Congress just approved the latest tranche of COVID-19 response funding. This is the fourth package, but because it was more limited in scope as far as pots of cash go, it is being colloquially referred to as Version 3.5. Notice we didn’t say limited in cash – it was nearly $500 billion in funding, the bulk of which ($321 billion) went into the Paycheck Protection Program (PPP) that is targeted at small businesses, but benefiting some big restaurants as well. (Looking at you Ruth’s Chris Steak House.)

There was cash in there for hospitals and healthcare providers to support needs or losses related to COVID-19 ($75 billion on top of the $100 billion in the CARES Act). There was also $25 billion for testing. Importantly, $11 billion of that money is intended for localities, states, territories, and tribes. Those governmental entities are required to submit plans for how the money will be spent on testing. This is an important point. As we’ve been saying a lot lately: #OversightMatters. And further to the matter of oversight, we’re glad to see the Inspector General at the Department of Health and Human Services gets another $6 million to help with their increased workload. Although it doesn’t look the Small Business Administration IG is getting a boost to deal with hundreds of billions more in PPP funds.

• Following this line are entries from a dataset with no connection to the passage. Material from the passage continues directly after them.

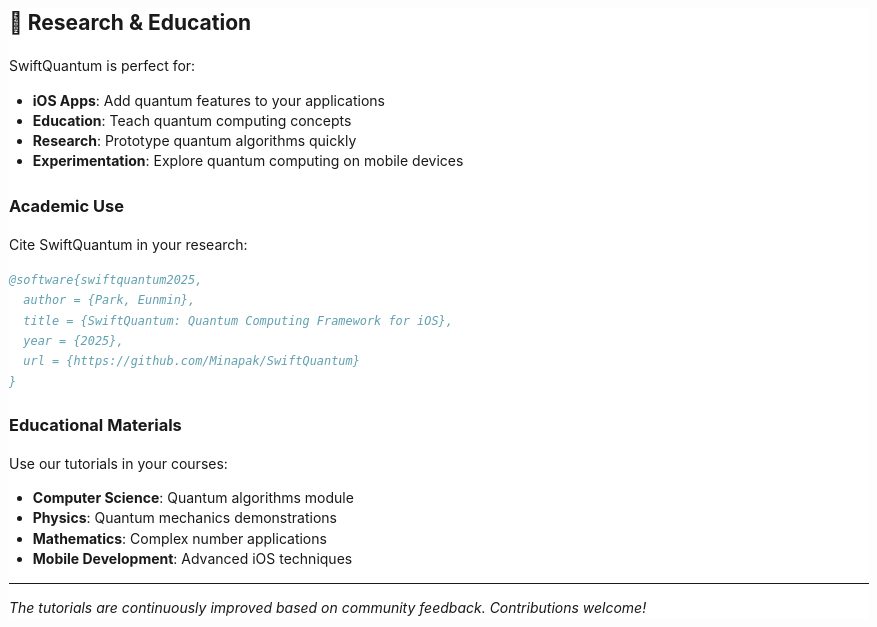 
## 🔬 Research & Education

SwiftQuantum is perfect for:

- **iOS Apps**: Add quantum features to your applications
- **Education**: Teach quantum computing concepts
- **Research**: Prototype quantum algorithms quickly
- **Experimentation**: Explore quantum computing on mobile devices

### Academic Use

Cite SwiftQuantum in your research:

```bibtex
@software{swiftquantum2025,
  author = {Park, Eunmin},
  title = {SwiftQuantum: Quantum Computing Framework for iOS},
  year = {2025},
  url = {https://github.com/Minapak/SwiftQuantum}
}
```

### Educational Materials

Use our tutorials in your courses:
- **Computer Science**: Quantum algorithms module
- **Physics**: Quantum mechanics demonstrations
- **Mathematics**: Complex number applications
- **Mobile Development**: Advanced iOS techniques

---

*The tutorials are continuously improved based on community feedback. Contributions welcome!*
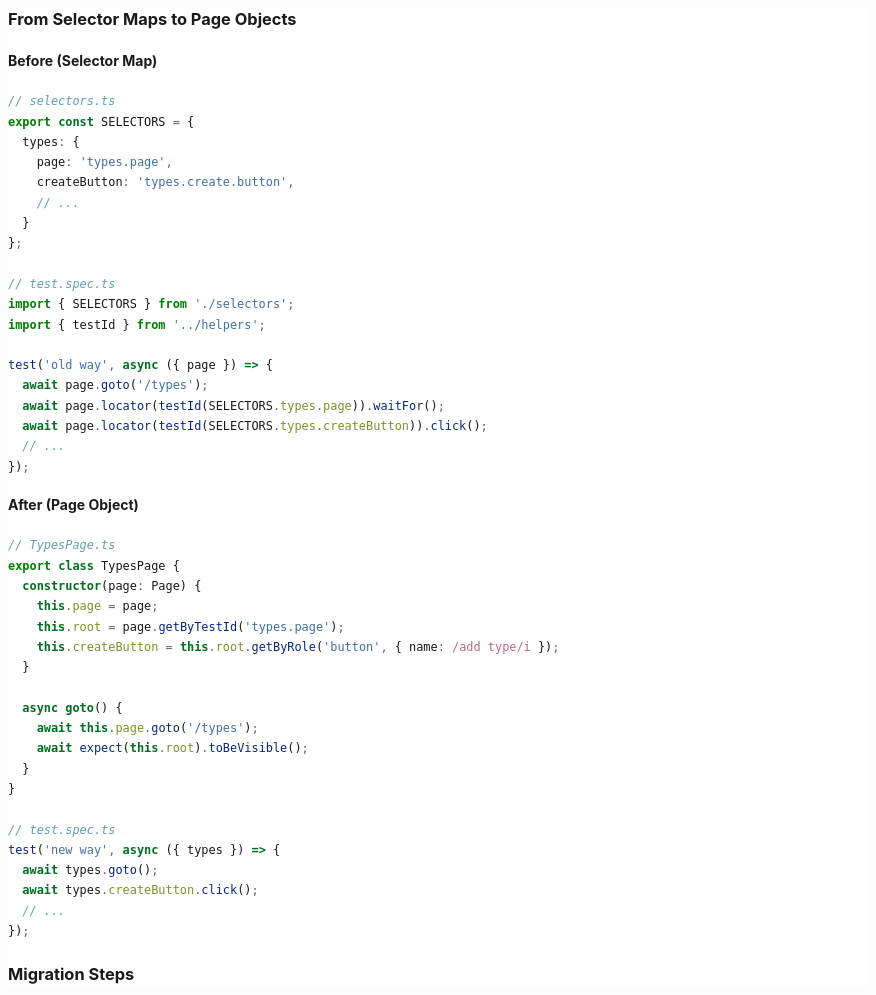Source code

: ### From Selector Maps to Page Objects

#### Before (Selector Map)
```typescript
// selectors.ts
export const SELECTORS = {
  types: {
    page: 'types.page',
    createButton: 'types.create.button',
    // ...
  }
};

// test.spec.ts
import { SELECTORS } from './selectors';
import { testId } from '../helpers';

test('old way', async ({ page }) => {
  await page.goto('/types');
  await page.locator(testId(SELECTORS.types.page)).waitFor();
  await page.locator(testId(SELECTORS.types.createButton)).click();
  // ...
});
```

#### After (Page Object)
```typescript
// TypesPage.ts
export class TypesPage {
  constructor(page: Page) {
    this.page = page;
    this.root = page.getByTestId('types.page');
    this.createButton = this.root.getByRole('button', { name: /add type/i });
  }

  async goto() {
    await this.page.goto('/types');
    await expect(this.root).toBeVisible();
  }
}

// test.spec.ts
test('new way', async ({ types }) => {
  await types.goto();
  await types.createButton.click();
  // ...
});
```

### Migration Steps
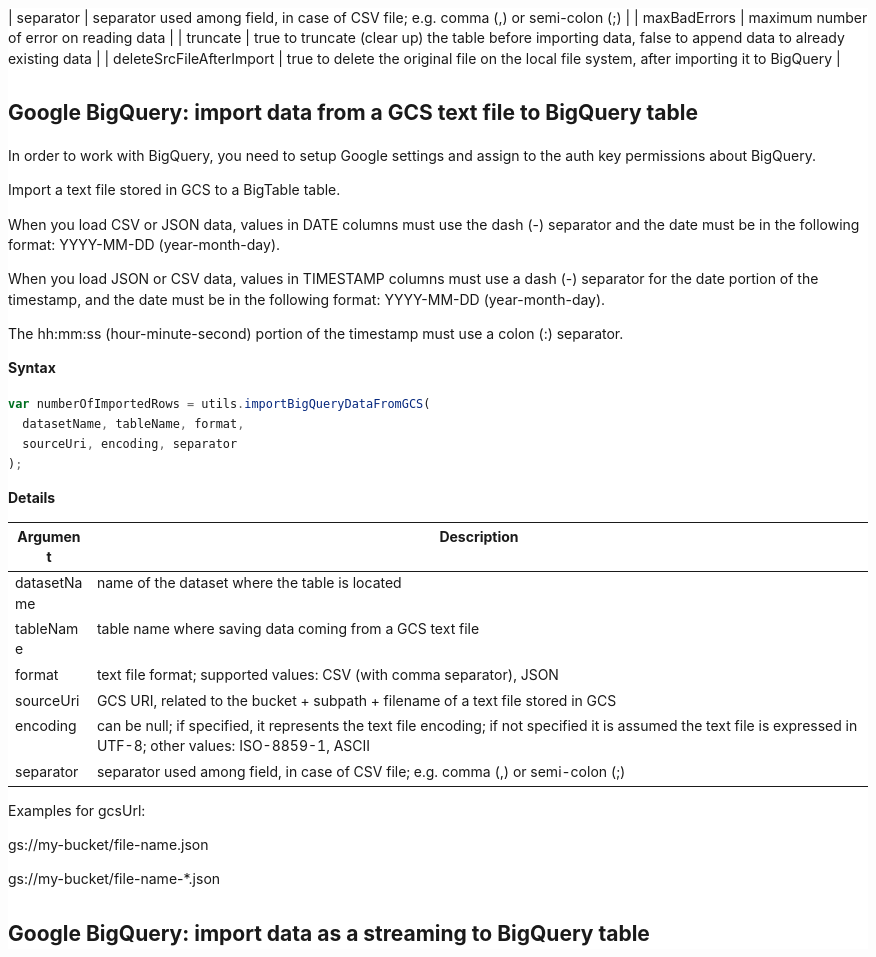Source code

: | separator                | separator used among field, in case of CSV file; e.g. comma (,) or semi-colon (;)                                                                                                                             |
| maxBadErrors             | maximum number of error on reading data                                                                                                                                                                       |
| truncate                 | true to truncate (clear up) the table before importing data, false to append data to already existing data                                                                                                    |
| deleteSrcFileAfterImport | true to delete the original file on the local file system, after importing it to BigQuery                                                                                                                     |

## Google BigQuery: import data from a GCS text file to BigQuery table

In order to work with BigQuery, you need to setup Google settings and assign to the auth key permissions about BigQuery.

Import a text file stored in GCS to a BigTable table.

When you load CSV or JSON data, values in DATE columns must use the dash (-) separator and the date must be in the following format: YYYY-MM-DD (year-month-day).

When you load JSON or CSV data, values in TIMESTAMP columns must use a dash (-) separator for the date portion of the timestamp, and the date must be in the following format: YYYY-MM-DD (year-month-day).

The hh:mm:ss (hour-minute-second) portion of the timestamp must use a colon (:) separator.

**Syntax**

```javascript
var numberOfImportedRows = utils.importBigQueryDataFromGCS(
  datasetName, tableName, format, 
  sourceUri, encoding, separator
);
```

**Details**

| Argument    | Description                                                                                                                                                          |
| ----------- | -------------------------------------------------------------------------------------------------------------------------------------------------------------------- |
| datasetName | name of the dataset where the table is located                                                                                                                       |
| tableName   | table name where saving data coming from a GCS text file                                                                                                             |
| format      | text file format; supported values: CSV (with comma separator), JSON                                                                                                 |
| sourceUri   | GCS URI, related to the bucket + subpath + filename of a text file stored in GCS                                                                                     |
| encoding    | can be null; if specified, it represents the text file encoding; if not specified it is assumed the text file is expressed in UTF-8; other values: ISO-8859-1, ASCII |
| separator   | separator used among field, in case of CSV file; e.g. comma (,) or semi-colon (;)                                                                                    |

Examples for gcsUrl:

gs://my-bucket/file-name.json

gs://my-bucket/file-name-\*.json

## Google BigQuery: import data as a streaming to BigQuery table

Unfortunately,  although there were issues with non-small business, and banks shuffling paperwork (resulting in four lawsuits) to get biggest payoffs, there wasn’t language cleaning up the PPP. Meanwhile agricultural businesses have also been included as eligible for economic injury disaster loans within the Small Business Administration.

The relative narrowness of this proposal has left a lot of entities with their hands out for COVID relief Version 4 – the blockbuster sequel, coming to a taxpayer wallet near you, when Congress is back in town next month.

We’ve been tracking industry requests and there’s been a reported boom in lobbying. Which isn’t surprising, but kind of interesting. No, there’s not a lot of rubbing elbows and fundraisers and normal glad-handing happening right now. But, like the rest of us, K Street has learned to level up and embrace new tech skills. You can be sure lobbyists are Zooming into the Capitol and Members’ offices using all the contacts they have (well also Skype for Business because that’s what the Senate uses). Because everyone thinks the fourth round will be about stimulus and recovery more than response. Some examples: Oil and gas, and ethanol producers. The Renewable Fuels Association expressed their disappointment about being left out of the USDA’s $19 billion aid program.

Meanwhile states and localities are also gearing up for aid. They were shut out of V3.5 and they may be shut out of V4 as well if Senate Majority Leader McConnell has his way. This week, in the current political moment’s equivalent of “let them eat cake,” he said let them go bankrupt. Which, if that actually happens, is sure to roil the bond markets and increase borrowing rates for all states.

It also pretty much ignores that states are facing huge revenue shortfalls driven by pursuing stay-at-home orders and shuttering business for public health. So the incentive would be to open up and get some revenue, but with the added consequence of stoking the virus – about which, more in a bit. States are being told to go it on their own on testing, on acquiring personal protective equipment, but federalism looks like a one-way street when they’re given the stiff-arm of support. Like with other emergency aid, any assistance shouldn’t just be a handout, but targeted assistance to deal with a national pandemic.

Lastly we would be remiss if we didn’t call out some selfish “essential” businesses – namely in the defense sector. Remember that bit about stoking the virus? Here’s your cautionary tale: After requesting (and getting) language referring to the defense manufacturing sector as “essential”COVID-19 outbreaks are vectoring in places like Electric Boat in Connecticut and Rhode Island or a Boeing helicopter facility in Philadelphia. EB has had 30 cases of COVID-19, but is still going with some of the recovered back to work building submarines. The Boeing facility shut a couple weeks after several cases to clean and reopened recently with distancing measures, but are we really desperate for more Chinook helicopters for the next couple months? Defense contractors are trying to force Mexico to reopen plants so they can get parts for various weapons systems. In fact the pandemic demonstrates the risk of the political strategy that companies like Lockheed Martin pursued – parts for the F-35 are produced in virtually every state and are good politics, but make for supply chain woes during a pandemic.

But you won’t hear a lot about those problems. Instead, the defense sector is asking for monetary relief for delays in their contracts. Because, you know, defense contractors are exactly what the Congress should be worried about now, not the Mom and Pop corner grocery store in Connecticut or Pennsylvania, or millions of frontline workers without sufficient personal protective equipment and no solid advances towards testing or clear end in sight to the pandemic.